Driving

My mom said he made me drive the car home after luke broke his arm at the beach,

Shattered bone on the rock hard sand.

He simply came up to us and said I broke my arm.

It was not weird that they were not in the water with him, 

It was not strange to let a child play alone in the rough, pacific waves,

That was normal then, you didn’t really see parents anxiously dotting the shoreline, 

Ready to wipe a tear or save the overwhelmed.

That was then and this is now.

What was out of the ordinary, and is hidden somewhere in the folds of my brain,

Is he made me drive home, across a mountain and into the night,

A 13 year old girl, tired from the sun, scared for her brother,

Never having driven before.

A busy southern california highway,

A mountain pass,

Another frightened, crying brother in the backseat.

My mother says this story over breakfast, melted butter on a pancake,

I’m mid bite and I am hit a little by surprise.

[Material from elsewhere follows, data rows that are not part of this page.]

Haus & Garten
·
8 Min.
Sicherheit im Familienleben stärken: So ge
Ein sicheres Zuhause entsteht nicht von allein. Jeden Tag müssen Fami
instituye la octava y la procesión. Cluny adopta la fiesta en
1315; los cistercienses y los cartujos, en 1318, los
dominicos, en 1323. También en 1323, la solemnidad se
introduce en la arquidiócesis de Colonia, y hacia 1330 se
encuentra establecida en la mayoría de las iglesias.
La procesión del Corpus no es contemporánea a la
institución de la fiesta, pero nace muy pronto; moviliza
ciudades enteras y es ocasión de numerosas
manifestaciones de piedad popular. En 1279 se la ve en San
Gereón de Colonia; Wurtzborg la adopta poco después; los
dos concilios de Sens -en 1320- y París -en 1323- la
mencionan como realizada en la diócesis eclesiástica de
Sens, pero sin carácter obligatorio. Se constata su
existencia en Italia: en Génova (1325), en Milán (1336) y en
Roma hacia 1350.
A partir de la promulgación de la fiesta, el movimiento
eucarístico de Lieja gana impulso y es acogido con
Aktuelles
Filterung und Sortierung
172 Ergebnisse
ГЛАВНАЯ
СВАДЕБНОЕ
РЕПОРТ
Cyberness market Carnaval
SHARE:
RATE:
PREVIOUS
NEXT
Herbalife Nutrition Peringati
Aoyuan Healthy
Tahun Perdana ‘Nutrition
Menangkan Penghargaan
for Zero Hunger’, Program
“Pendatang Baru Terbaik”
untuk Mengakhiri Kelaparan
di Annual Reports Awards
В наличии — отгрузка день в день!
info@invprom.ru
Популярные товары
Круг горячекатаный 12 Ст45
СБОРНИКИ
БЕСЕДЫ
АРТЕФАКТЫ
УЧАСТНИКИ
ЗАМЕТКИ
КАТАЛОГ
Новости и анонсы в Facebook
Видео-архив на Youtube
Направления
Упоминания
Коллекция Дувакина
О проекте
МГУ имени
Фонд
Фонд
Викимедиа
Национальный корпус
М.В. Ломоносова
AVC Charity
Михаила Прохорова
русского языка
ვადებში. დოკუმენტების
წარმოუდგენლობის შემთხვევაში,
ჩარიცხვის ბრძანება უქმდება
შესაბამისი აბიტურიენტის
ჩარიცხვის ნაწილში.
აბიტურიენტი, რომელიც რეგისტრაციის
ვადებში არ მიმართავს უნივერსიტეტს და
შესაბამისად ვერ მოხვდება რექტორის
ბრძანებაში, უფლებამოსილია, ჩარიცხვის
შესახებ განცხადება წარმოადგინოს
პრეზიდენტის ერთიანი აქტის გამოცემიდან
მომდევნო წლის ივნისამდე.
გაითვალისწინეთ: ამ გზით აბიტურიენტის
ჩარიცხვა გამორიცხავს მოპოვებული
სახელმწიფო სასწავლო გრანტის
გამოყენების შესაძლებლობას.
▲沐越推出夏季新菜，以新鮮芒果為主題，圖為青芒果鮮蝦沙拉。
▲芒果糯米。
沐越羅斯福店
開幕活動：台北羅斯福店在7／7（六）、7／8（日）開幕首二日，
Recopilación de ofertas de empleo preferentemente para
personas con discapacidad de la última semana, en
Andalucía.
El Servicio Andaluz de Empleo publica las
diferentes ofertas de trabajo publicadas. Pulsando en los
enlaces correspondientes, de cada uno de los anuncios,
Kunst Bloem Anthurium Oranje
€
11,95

I don’t recall this at all, I search and poke and try to see some outline of a memory,

I know how this works…a sensation, a fuzzy thread, a remembering.

Nothing.

I can only mumble that is sad and I don’t remember.

And she says your brother does, he remembers screaming.

And I want to know, I want to call him then and say isn’t this so fucked up?

Isn’t this why Luke shoveled drugs and booze in his body until he couldn’t feel anymore,

Until the last time where we saw him frozen and bruised and shelled?

Gutted.

Just like that I am gutted again.

And I’m trying not to drink now, I’ve made this decision, well, it was made for me.

Not to drink, not to numb this buzz–albeit it is much quieter than before–a buzz nonetheless.

Present. 

Specifically with domesticity and it’s endless demands.

Laundry and listening, and fucking the same person and being interested in this day after day.

Those parts are hard for me.

I wasn’t taught the joy in that dedication at all.

For me it’s a chore, a bore, a mark on my soul.

I can almost relate to her, my 13 year old self, driving too fast on mountain curves, probably white knuckled, pissed off and scared and needing so badly for someone to help her, but nobody came, she had to keep driving, she was alone and they had to get home, he was worthless and useless in that moment, and she had to do it.

I can slip into her skin with ease, I can almost feel the metal taste of panic, the sickening thump of absurdity, the click of adrenaline to simply make it happen, to get through.

That my friends is easier for me than the grocery lists and the chit chat and the drunk women at the end of the soccer season party.

Give me a tragedy, 

Hole me up in hopelessness,

Give me a challenge that I can rise to.

This, this endless quiet and chaos that is raising a family,

Makes me want to drown in margaritas, frozen custard, and problems.

I want to be fucked hard in one way or another, I want to envelop myself in sorrow.

I am a foreigner here and everyone knows it.